Clickbait, meet Litbait
This is a modern, smart and educational use of the traditional clickbait craftily thought out by Dallas based independent bookstore, The Wild Detectives, to get people to read popular literature classics.
The bookstore kicked off the Litbaiting by uploading copyright-free novels and then sharing them on Facebook accompanied by unexpected Clickbait headlines.
Other clickbait headlines include: “British guy dies after selfie gone wrong” (The Picture of Dorian Grey), “This Italian politician makes Trump look like a saint” (The Prince by Machiavelli)
The Litbait campaign was launched on National Read a Book Day, and garnered a 14,000 percent boost in site traffic and 150 percent more post engagement on Facebook – a pretty successful use of clickbait if you ask me!
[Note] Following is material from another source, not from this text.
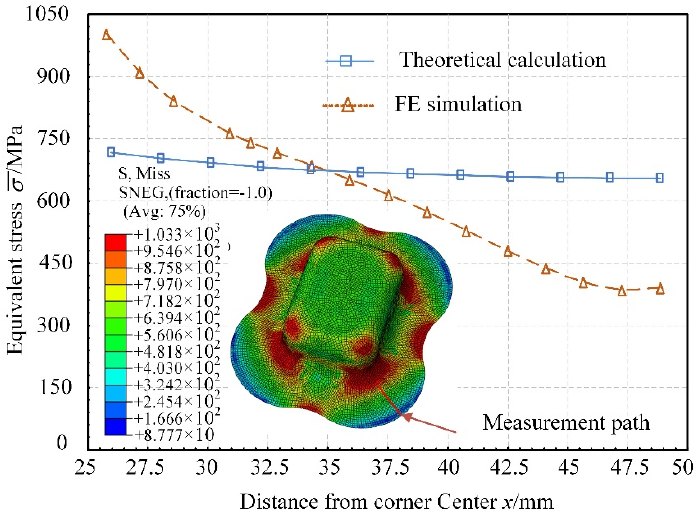
Figure 10. Equivalent stress distribution in the corner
The #MacanCisewu Roars No More
It’s never fun being the butt of all jokes – just ask the Indonesian Cisewu tiger.
The Siliwangi Military Command tore down a statue of their mascot at their base in Cisewu, West Java, after relentless mockery on social media. The grinning tiger had in fact been a fixture at the base for several years, but only recently found Internet fame.
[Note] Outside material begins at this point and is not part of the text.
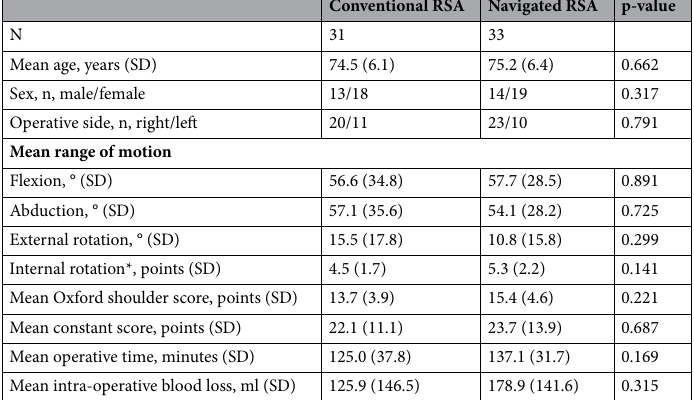
Table1. Patient demographics. n number, SD standard deviation. *Internal rotation: In accordance with the Constant score, 0, lateral thigh; 2, buttock; 4, lumbosacral junction; 6, L3 (waist); 8, T12; 10, T7 (interscapular). p < 0.05 is considered statistically significant.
Netizens were thoroughly amused by the contrast between the ferocious tiger used in the official logo of the Siliwangi Military Command, and its far more pleasant counterpart at the base. Naturally, hundreds of jokes and memes were made about #MacanCisewu – leading to its eventual demise. Indonesian authorities promptly had the statue destroyed after its internet infamy, and it has since been replaced by a more dangerous looking model.